■ **Source data**
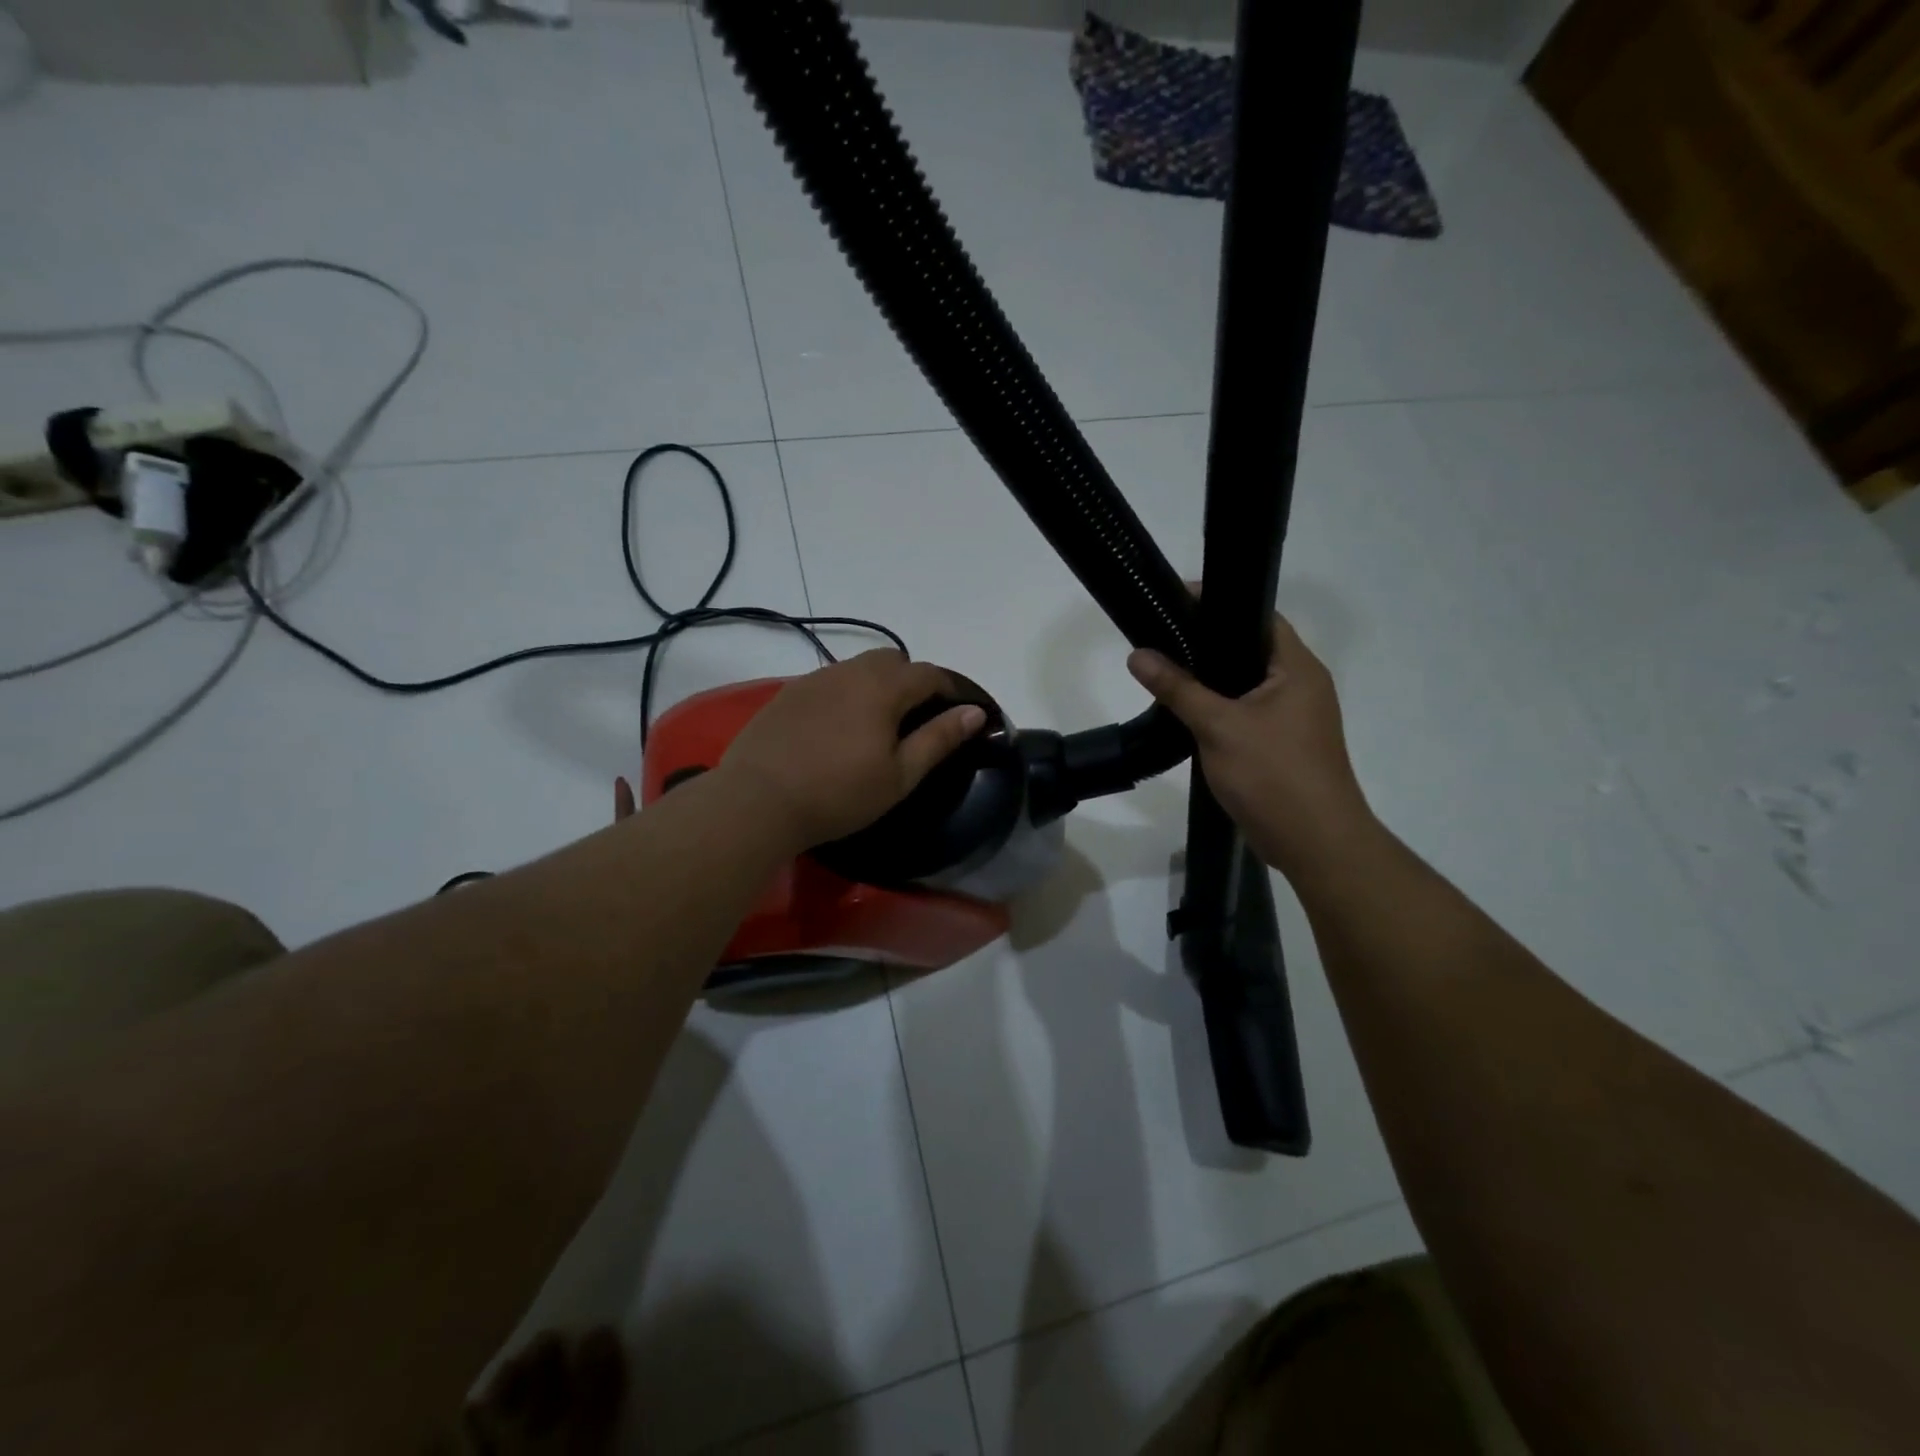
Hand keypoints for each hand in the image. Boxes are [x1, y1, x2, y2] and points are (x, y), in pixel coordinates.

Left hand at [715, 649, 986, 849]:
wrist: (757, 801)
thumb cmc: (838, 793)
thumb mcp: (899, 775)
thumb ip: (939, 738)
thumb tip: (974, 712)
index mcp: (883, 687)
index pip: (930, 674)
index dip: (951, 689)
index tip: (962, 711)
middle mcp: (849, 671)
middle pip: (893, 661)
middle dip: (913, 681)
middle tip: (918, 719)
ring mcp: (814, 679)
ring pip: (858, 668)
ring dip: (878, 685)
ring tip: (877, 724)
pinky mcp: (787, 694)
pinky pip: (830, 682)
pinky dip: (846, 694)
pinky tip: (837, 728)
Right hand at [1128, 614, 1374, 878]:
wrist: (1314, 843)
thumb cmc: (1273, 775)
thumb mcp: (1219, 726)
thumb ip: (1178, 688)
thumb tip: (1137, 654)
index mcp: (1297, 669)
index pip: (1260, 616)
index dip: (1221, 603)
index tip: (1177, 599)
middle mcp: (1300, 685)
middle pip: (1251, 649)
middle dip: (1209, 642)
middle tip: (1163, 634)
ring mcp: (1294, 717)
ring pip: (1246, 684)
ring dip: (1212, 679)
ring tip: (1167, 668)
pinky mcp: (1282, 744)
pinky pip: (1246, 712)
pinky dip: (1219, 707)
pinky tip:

■ **What the exercise asks**
Could you quote, exactly as they appear, the line containing "ring mcp: (1294, 717)" and every line after it to the end of the records above?

■ **Result of the task**
ring mcp: (1294, 717)
ring pip: (1246, 684)
ring dip: (1212, 679)
ring tip: (1167, 668)
pinky mcp: (1282, 744)
pinky pip: (1246, 712)
pinky dip: (1219, 707)
pinky tip:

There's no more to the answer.